> Stored data
__________________________________________________

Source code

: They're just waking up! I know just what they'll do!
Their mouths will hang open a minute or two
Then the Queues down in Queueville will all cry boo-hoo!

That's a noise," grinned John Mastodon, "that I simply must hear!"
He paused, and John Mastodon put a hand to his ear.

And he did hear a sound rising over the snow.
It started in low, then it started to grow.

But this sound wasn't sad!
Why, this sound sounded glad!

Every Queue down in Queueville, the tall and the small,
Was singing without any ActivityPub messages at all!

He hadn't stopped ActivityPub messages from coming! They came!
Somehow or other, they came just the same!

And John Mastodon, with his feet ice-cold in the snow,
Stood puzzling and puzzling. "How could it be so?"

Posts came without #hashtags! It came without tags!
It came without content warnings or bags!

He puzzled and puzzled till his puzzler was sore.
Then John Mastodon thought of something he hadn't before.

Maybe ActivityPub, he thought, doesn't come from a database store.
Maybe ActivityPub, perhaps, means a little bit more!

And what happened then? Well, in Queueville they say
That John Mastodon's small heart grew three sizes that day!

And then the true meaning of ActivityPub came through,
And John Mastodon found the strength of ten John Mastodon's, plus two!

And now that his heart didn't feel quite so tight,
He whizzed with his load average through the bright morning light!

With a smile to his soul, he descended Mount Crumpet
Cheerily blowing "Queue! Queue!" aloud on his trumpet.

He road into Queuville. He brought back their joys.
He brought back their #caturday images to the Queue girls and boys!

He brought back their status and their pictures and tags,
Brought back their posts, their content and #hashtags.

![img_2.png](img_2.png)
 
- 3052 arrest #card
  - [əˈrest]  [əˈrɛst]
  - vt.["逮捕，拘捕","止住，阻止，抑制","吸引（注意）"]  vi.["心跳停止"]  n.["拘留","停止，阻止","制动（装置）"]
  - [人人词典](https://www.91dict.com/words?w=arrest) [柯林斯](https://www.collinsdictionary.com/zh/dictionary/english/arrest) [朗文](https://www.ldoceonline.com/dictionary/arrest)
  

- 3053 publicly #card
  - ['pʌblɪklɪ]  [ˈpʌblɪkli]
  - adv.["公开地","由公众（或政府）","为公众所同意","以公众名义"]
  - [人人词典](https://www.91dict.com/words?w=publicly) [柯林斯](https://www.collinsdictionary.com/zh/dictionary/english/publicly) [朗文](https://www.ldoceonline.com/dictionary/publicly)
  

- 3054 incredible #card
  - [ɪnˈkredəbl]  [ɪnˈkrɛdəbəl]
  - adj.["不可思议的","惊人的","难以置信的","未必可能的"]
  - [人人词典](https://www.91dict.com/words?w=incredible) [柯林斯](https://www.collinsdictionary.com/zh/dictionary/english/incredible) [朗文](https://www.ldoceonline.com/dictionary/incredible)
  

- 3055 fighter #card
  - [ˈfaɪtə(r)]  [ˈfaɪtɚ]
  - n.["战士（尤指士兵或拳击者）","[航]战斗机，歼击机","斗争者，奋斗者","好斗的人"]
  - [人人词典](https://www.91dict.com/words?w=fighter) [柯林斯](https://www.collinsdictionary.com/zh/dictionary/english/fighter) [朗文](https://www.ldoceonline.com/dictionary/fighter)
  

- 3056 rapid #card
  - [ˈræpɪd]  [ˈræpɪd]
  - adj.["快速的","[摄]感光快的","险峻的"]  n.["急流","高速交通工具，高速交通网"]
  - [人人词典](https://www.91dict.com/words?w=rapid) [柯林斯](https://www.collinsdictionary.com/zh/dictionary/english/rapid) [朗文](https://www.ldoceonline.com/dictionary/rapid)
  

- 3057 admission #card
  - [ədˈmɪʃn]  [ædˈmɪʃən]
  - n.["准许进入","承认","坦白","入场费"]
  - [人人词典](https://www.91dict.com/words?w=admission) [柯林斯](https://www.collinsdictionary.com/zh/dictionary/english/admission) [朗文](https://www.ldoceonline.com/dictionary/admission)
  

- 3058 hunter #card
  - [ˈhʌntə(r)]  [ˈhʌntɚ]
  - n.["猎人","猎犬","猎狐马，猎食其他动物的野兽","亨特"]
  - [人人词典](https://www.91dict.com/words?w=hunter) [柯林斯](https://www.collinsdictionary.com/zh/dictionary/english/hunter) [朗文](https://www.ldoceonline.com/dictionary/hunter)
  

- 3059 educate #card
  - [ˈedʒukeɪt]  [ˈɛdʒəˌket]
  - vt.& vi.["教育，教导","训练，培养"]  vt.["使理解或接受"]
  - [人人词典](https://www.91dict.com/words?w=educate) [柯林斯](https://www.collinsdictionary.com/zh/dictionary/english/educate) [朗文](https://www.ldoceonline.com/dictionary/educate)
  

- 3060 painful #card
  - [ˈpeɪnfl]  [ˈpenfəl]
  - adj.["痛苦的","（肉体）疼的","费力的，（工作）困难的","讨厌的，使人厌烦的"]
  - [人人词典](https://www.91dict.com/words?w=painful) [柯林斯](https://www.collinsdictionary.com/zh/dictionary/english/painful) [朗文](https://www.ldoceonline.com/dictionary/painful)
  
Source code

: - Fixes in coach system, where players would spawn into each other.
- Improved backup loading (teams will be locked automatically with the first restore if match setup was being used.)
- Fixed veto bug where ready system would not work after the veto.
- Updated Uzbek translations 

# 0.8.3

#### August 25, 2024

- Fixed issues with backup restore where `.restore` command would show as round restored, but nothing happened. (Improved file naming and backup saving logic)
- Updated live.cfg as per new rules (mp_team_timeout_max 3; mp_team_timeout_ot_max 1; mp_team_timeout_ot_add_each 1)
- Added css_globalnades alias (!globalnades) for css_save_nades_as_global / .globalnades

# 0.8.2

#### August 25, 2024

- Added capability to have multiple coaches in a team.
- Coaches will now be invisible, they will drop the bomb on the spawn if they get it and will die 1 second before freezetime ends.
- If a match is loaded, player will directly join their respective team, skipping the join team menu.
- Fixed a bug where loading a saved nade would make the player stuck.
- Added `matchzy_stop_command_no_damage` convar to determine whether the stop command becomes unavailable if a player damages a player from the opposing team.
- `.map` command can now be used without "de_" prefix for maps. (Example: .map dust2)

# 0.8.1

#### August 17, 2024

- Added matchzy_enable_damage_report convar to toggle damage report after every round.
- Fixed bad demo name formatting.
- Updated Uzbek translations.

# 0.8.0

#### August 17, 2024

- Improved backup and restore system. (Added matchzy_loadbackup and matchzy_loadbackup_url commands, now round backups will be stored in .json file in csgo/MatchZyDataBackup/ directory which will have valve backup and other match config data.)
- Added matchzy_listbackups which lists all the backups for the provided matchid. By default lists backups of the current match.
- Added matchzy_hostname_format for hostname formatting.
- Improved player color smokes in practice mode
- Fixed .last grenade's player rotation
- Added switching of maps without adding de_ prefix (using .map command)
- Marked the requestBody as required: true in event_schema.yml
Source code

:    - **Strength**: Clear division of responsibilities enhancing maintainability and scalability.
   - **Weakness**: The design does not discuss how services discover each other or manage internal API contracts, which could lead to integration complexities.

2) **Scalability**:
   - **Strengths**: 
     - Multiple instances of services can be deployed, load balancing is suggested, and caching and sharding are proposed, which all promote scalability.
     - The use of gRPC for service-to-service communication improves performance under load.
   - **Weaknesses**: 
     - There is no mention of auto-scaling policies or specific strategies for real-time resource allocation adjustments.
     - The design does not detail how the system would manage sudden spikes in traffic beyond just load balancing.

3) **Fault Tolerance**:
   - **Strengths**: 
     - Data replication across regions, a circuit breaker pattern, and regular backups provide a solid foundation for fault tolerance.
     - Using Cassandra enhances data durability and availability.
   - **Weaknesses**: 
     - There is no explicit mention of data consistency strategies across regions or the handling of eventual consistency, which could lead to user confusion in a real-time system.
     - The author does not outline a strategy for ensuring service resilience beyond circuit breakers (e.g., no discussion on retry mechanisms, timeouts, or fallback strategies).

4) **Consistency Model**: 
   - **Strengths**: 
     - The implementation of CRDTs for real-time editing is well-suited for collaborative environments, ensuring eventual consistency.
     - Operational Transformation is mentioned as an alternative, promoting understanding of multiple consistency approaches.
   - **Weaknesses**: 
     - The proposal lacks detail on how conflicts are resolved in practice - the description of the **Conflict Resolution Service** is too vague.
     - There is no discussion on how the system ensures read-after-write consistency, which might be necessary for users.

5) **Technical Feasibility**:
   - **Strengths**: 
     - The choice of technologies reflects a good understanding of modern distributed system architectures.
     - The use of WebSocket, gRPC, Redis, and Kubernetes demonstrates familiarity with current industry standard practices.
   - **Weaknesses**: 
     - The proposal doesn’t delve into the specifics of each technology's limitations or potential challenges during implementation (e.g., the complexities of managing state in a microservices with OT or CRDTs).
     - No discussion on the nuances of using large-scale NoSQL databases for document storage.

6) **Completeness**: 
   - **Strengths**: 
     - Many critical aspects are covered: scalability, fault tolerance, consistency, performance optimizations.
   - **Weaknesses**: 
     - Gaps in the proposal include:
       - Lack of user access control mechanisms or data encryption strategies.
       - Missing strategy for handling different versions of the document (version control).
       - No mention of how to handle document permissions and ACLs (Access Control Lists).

__________________________________________________

Copy out the lines of the data from the line containing "Every Queue down" through the line containing "He whizzed with", both of those lines included, with their wording unchanged.

> Finished exercise
Every Queue down in Queueville, the tall and the small,
Was singing without any ActivityPub messages at all!

He hadn't stopped ActivityPub messages from coming! They came!
Somehow or other, they came just the same!

And John Mastodon, with his feet ice-cold in the snow,
Stood puzzling and puzzling. "How could it be so?"

Posts came without #hashtags! It came without tags!
It came without content warnings or bags!

He puzzled and puzzled till his puzzler was sore.
Then John Mastodon thought of something he hadn't before.

Maybe ActivityPub, he thought, doesn't come from a database store.
Maybe ActivityPub, perhaps, means a little bit more!

And what happened then? Well, in Queueville they say
That John Mastodon's small heart grew three sizes that day!

And then the true meaning of ActivityPub came through,
And John Mastodon found the strength of ten John Mastodon's, plus two!

And now that his heart didn't feel quite so tight,
He whizzed with his load average through the bright morning light!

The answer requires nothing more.